ルチアーノはマランツァーノに復讐することを心に決め、用意周到な策を張り巡らせた。
まず、障害になるマランツァーノのボディガードをアナスタシアに殺させ、これをマランツァーノのライバル、マッセーリアの仕業だとする偽の情報を裏社会に流した。
これによって、マランツァーとマッセーリアとの間で、血で血を洗う抗争が勃発する。この渦中でルチアーノはマランツァーノに忠誠を誓い、マッセーリア殺害を約束する。
ルチアーノはマッセーリアに会合を行いたいと申し出て昼食に誘う。マッセーリアもルチアーノを取り込みたいと考えていたため、この話に乗ることにした。
その昼食会の途中でルチアーノはトイレのため席を立った。それと同時に、シーゲルやアナスタシアなどのルチアーノ・ファミリーの暴力部隊が、突如、マッセーリアが残る部屋に乱入し、銃を乱射。マッセーリアを蜂の巣にして殺害する。
こうして、ルチアーノは一時マランツァーノの配下に加わるが、決して、マランツァーノへの報復を忘れたわけではなかった。裏で着々とマランツァーノを殺すために暗殺部隊を組織していた。
一方、マランツァーノはこうもやすやすとマッセーリアを殺害したルチアーノの力に恐れを抱くようになり、同じようにルチアーノを殺すことを目論むようになる。
マランツァーノは会合を行いたいとして、ルチアーノに自分の事務所に来るよう伝えた。
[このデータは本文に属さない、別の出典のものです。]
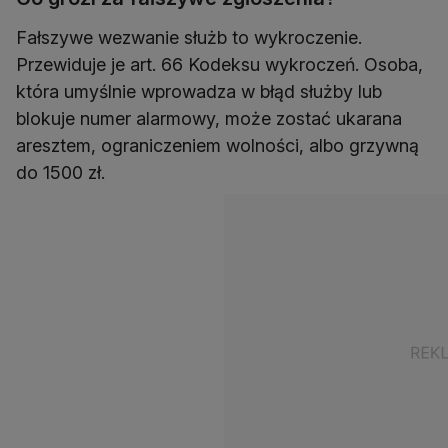
Fałszywe wezwanie służb to wykroczenie.
Przewiduje je art. 66 Kodeksu wykroczeń. Osoba,
która umyślnie wprowadza w błąd służby lub
blokuje numer alarmowy, może zostać ukarana
aresztem, ograniczeniem wolności, albo grzywną
do 1500 zł.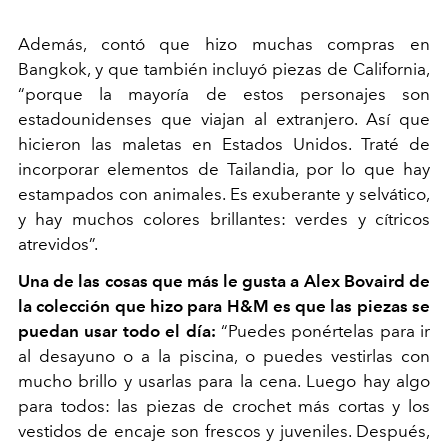
Además, contó que hizo muchas compras en
Bangkok, y que también incluyó piezas de California,
“porque la mayoría de estos personajes son
estadounidenses que viajan al extranjero. Así que
hicieron las maletas en Estados Unidos. Traté de
incorporar elementos de Tailandia, por lo que hay
estampados con animales. Es exuberante y selvático,
y hay muchos colores brillantes: verdes y cítricos
atrevidos”.
Una de las cosas que más le gusta a Alex Bovaird de
la colección que hizo para H&M es que las piezas se
puedan usar todo el día:
“Puedes ponértelas para ir
al desayuno o a la piscina, o puedes vestirlas con
mucho brillo y usarlas para la cena. Luego hay algo
para todos: las piezas de crochet más cortas y los
vestidos de encaje son frescos y juveniles. Después,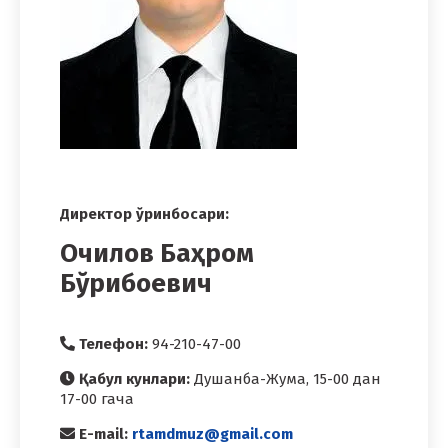
Директор ўринбосари:
Очилов Баҳром
Бўрибоевич
Телефон:
94-210-47-00
Қабул кунлари:
Душанба-Жума, 15-00 дан
17-00 гача
E-mail:
rtamdmuz@gmail.com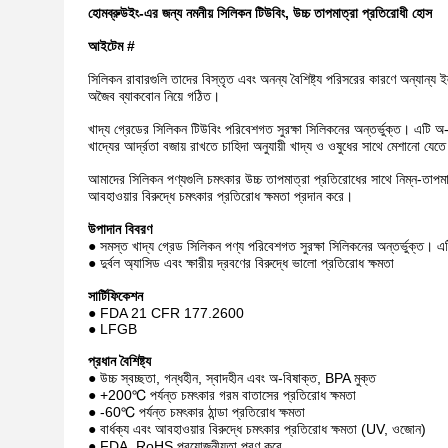
হোমব্রুউইং-এর জন্য নমনীয় সিলিকন টিউবিং, উচ্চ তাপমাত্রা প্রতিরোধী হোস
আইটেম #
সিলিকন রাবারগুলি তাদের বিস্তৃত এবং অনন্য বৈশিষ্ট্য পরিসরের কারণে অন্যান্য 
অজৈব ব্যাকবোন নিয়ে গঠিত।
খাদ্য গ্রেডের সিলিকন টিউবিং পরিবেশগত সুরক্ষা সিলিকনের অন্তর্ভুক্ত। এটি অ-
খাদ্যের আর্দ্রতা বজায় রাখতে চাহিদা অনুযায়ী খাদ্য ও ওষুধের সাথে মেশানো যে
আমাদের সিলিকন পণ্যগুলি চমৎকার উচ্চ তাপমাত্রা প্রতিরোধের সাথে নিম্ন-তাপমাত্
আবহাওয়ার বিরুদ্ধে চমৎকার প্রতিরোধ ক্ষমতা প্রদান করে।
উপাদান বিবরণ
● সমস্ত খাদ্য গ্রেড সিলিকন পণ্য পরিবেশগত সুরক্ষা সিলিকনের অন্তর্ভুক্ত। এটি
● দুর্বল অ্যাসিড এবং ক্ষারীয় দ্রবণের বিরুদ্ধে ভালো প্রতিরোধ ক্ষমতা
সার্টিফিকেশন
● FDA 21 CFR 177.2600
● LFGB
প্রধান বৈশিষ্ট্য
● উচ্চ স্বচ্ছতা, গন্ধহীন, স্বাদহীন এবং অ-বিষাক্ত, BPA মুক্ত
● +200℃ পর্যন্ত চমৎকার গরম বাতাসের প্রতিরোধ ক্ষমতা
● -60℃ পর্যন্ত চমৎকার ঠান্ডা প্রতিরোধ ক্ষমতা
● বার্ধক্য এবং আবহাওয়ার বিরুদ্ধে চমৎকার প্রতিরোধ ক্ষমতা (UV, ওজোন)
● FDA, RoHS প্রয়োজনীয়তা পূরণ করে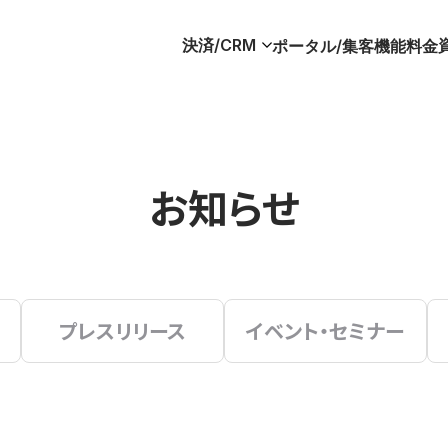
決済/CRM
ポータル/集客
機能
料金
お知らせ
プレスリリース
イベント・セミナー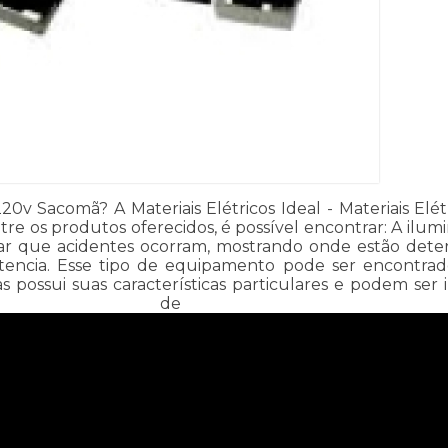
0v Sacomã? A Materiais Elétricos Ideal - Materiais El
ntre os produtos oferecidos, é possível encontrar: A il
ar que acidentes ocorram, mostrando onde estão determ
tencia. Esse tipo de equipamento pode ser encontrado
ossui suas características particulares e podem ser 
 estabele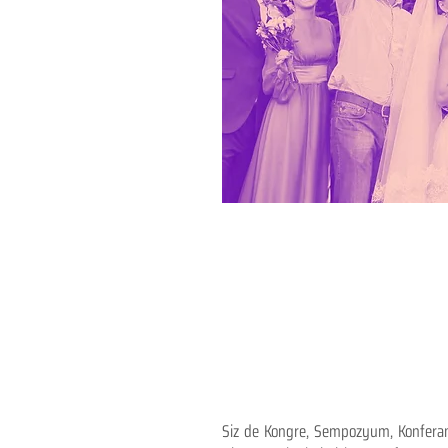
Siz de Kongre, Sempozyum, Konferans,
この席でルチアーノを亡き者にしようとする計画だった。
会合の日、側近達と共にマランツァーノが事務所でルチアーノを待ちかまえていると、約束の時間少し前に国税調査官を名乗る男達がやってきた。
調査官はバッジと書類を見せ、マランツァーノとだけ話がしたいとして、別室に入った。
調査官は部屋に入るやいなや、ナイフを取り出し、マランツァーノに斬りつけた。マランツァーノは必死に抵抗するが、調査官達は銃で応戦し、マランツァーノを殺害した。
調査官はルチアーノが送り込んだ暗殺部隊であった。会合の誘いを受けたルチアーノは、これが罠であることをすぐに見抜き、逆にこの機を利用して、マランツァーノを葬ったのであった。
これでルチアーノは、アメリカマフィアのトップと目されるまでの存在になった。